┌────────

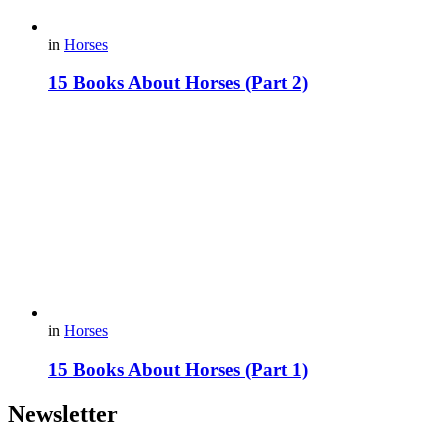
in
Horses
15 Books About Horses (Part 2)
in
Horses
15 Books About Horses (Part 1)
Newsletter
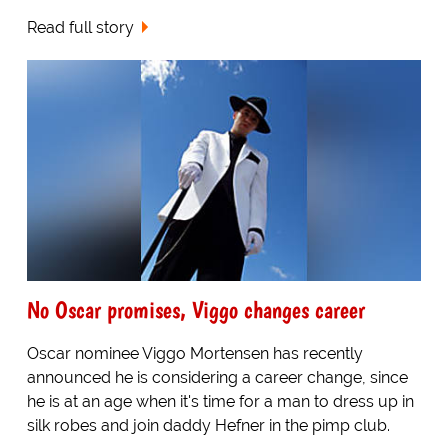
Read full story
No Oscar promises, Viggo changes career
Oscar nominee Viggo Mortensen has recently
announced he is considering a career change, since
he is at an age when it's time for a man to dress up in
silk robes and join daddy Hefner in the pimp club.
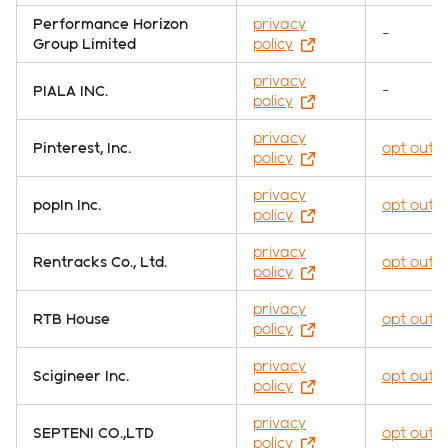
Performance Horizon
privacy
-
Group Limited
policy
privacy
PIALA INC.
-
policy
privacy
Pinterest, Inc.
opt out
policy
privacy
popIn Inc.
opt out
policy
privacy
Rentracks Co., Ltd.
opt out
policy
privacy
RTB House
opt out
policy
privacy
Scigineer Inc.
opt out
policy
privacy
SEPTENI CO.,LTD
opt out
policy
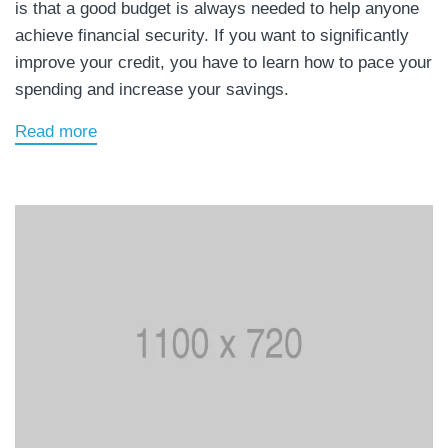
is that a good budget is always needed to help anyone
achieve financial security. If you want to significantly
improve your credit, you have to learn how to pace your
spending and increase your savings.
Read more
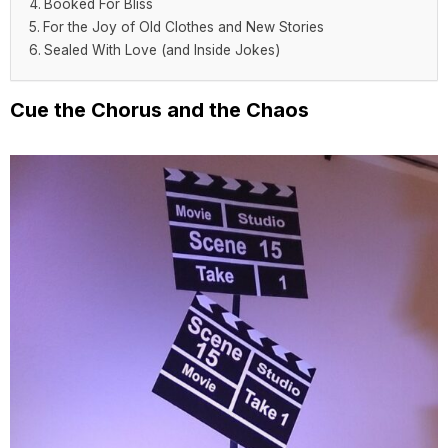
Booked For Bliss
For the Joy of Old Clothes and New Stories
Sealed With Love (and Inside Jokes)
Cue the Chorus and the Chaos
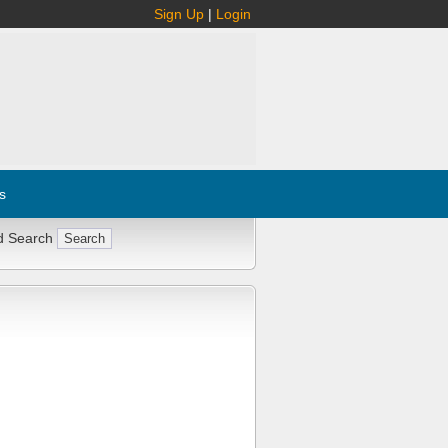
Sign Up
|
Login
s
d Search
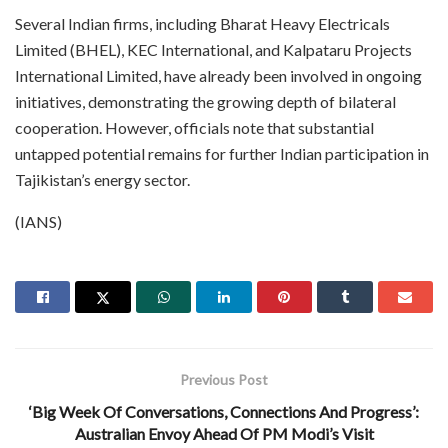
Several Indian firms, including Bharat Heavy Electricals
Limited (BHEL), KEC International, and Kalpataru Projects
International Limited, have already been involved in ongoing
initiatives, demonstrating the growing depth of bilateral
cooperation. However, officials note that substantial
untapped potential remains for further Indian participation in
Tajikistan’s energy sector.
(IANS)
Previous Post
‘Big Week Of Conversations, Connections And Progress’:
Australian Envoy Ahead Of PM Modi’s Visit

└────────

= Assignment =
Say how many lines in the data hold the string "Indian", and say nothing else.

= Answer for the task =
2